(TEXTE PRÉSENTÉ):
Reprendre le fil d'un autre cinéaste (Kiarostami) est un pari osé. Et magnifiquement réussi par Mania Akbari. Car 10 + 4 n'est pas une suite, c'est une réinvention. Si la cinéaste emprunte le chemin de Ten, c'est pour mieux l'emmener ailleurs, en l'investissant de sa propre histoire et sensibilité et en métamorphosant avec audace le dispositif formel. La réalisatrice frappe fort avec une caméra dont la frontalité n'a d'égal que la sensualité, avec ces plans serrés sur les êtres où pourtant la société iranienne tout entière résonne, avec cet auto-portrait qui est un miroir à l'autre, à chacun de nous, avec ces paroles de femmes confrontées aux dogmes et aux interdits qui chacune pourrait être l'héroïne d'un Vivre sa vie d'aujourd'hui.
Documentaire ou Fiction ? 10 + 4 balaye cette question, cette distinction même. En effet, Mania Akbari choisit de ne pas choisir, de remplacer le « ou » par le « et » : c'est au dialogue du documentaire et de la fiction que l'on assiste ici, à la réinvention de l'un par l'autre. Un autre cinéma se crée sous nos yeux.
10 + 4 nous bouleverse et nous insuffle son énergie en parlant, contre son point de départ (le cancer et la condition féminine en Iran), de vie, de liberté et d'amour. Si les hommes en sont quasi absents physiquement, à peine aperçus derrière la vitre d'une voiture, ils hantent ce film réalisé par une femme, ce film qui nous crie dans un chuchotement que la liberté et l'amour restent à réinventer.

(CONSIGNE): D'après la critique de 10 + 4, quel est le point de départ du film ?

(DONNÉES FOURNIES):

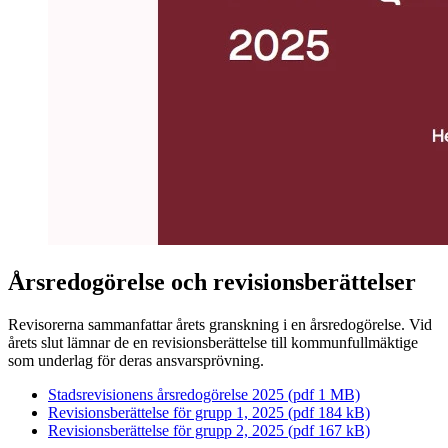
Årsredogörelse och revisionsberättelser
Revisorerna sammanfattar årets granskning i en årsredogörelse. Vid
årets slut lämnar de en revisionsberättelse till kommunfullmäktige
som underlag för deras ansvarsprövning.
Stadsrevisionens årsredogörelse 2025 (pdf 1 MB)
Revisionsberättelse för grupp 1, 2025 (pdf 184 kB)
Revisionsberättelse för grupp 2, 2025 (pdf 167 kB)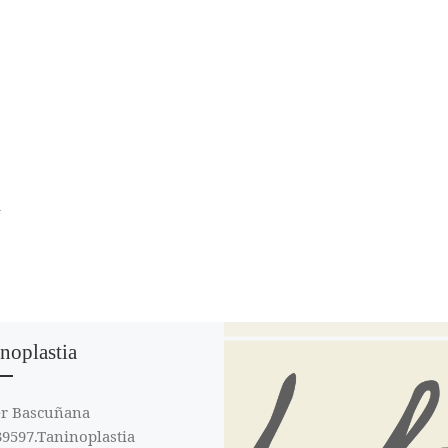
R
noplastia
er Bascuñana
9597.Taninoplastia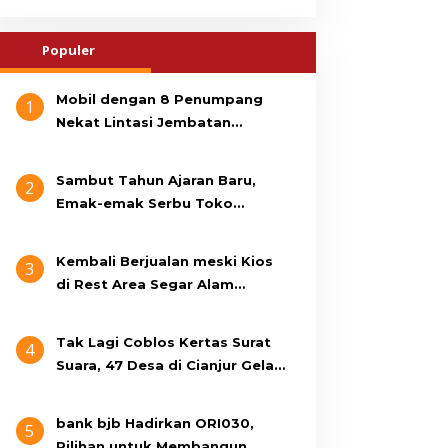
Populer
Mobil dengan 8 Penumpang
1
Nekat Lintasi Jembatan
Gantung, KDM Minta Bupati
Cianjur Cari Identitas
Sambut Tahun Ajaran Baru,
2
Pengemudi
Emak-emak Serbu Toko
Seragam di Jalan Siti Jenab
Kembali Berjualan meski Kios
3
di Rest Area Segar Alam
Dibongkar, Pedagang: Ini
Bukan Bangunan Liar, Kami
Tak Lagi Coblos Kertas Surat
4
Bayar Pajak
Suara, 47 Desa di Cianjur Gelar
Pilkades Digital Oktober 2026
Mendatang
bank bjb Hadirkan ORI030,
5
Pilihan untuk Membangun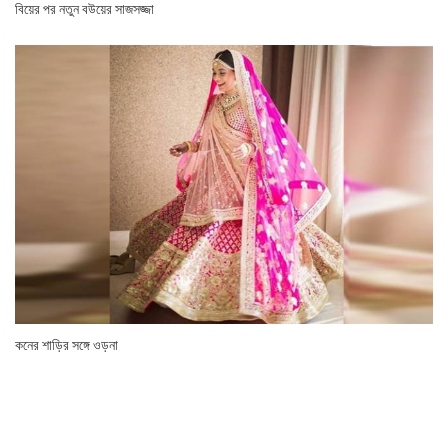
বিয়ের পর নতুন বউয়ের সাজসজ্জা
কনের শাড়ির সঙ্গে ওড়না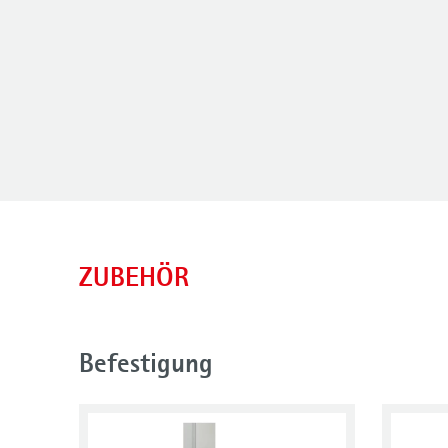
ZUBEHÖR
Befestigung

* * *

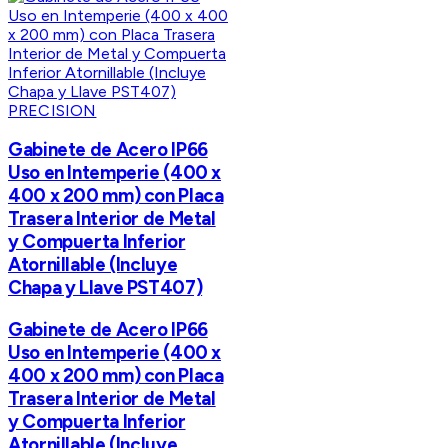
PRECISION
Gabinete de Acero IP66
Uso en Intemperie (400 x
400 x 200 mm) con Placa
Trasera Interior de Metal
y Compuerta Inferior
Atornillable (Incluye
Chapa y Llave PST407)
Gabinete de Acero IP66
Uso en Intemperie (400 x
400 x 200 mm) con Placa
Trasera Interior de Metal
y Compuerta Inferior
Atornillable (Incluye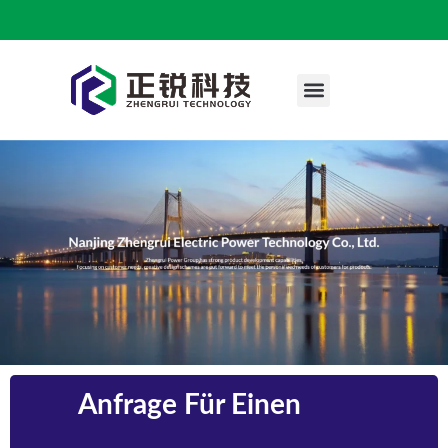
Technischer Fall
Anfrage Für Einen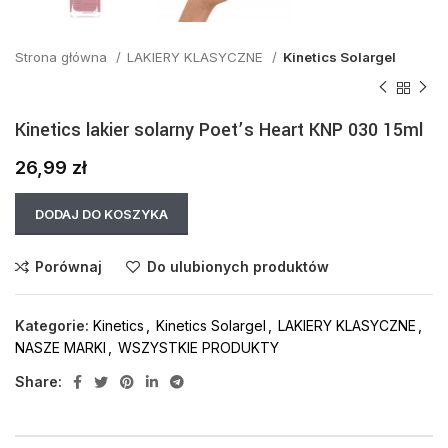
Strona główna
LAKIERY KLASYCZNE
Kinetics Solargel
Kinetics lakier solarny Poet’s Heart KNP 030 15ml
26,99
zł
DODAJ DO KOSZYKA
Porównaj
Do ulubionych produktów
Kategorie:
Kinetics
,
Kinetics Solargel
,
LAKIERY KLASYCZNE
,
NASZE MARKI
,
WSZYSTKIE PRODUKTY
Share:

---

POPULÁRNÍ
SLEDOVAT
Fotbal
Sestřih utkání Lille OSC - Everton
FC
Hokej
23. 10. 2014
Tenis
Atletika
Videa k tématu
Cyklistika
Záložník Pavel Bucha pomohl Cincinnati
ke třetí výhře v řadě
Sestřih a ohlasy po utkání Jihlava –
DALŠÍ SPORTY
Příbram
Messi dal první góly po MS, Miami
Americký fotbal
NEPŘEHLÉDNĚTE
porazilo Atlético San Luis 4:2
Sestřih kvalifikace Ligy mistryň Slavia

(RÉPONSE): Le cancer et la condition féminine en Iran.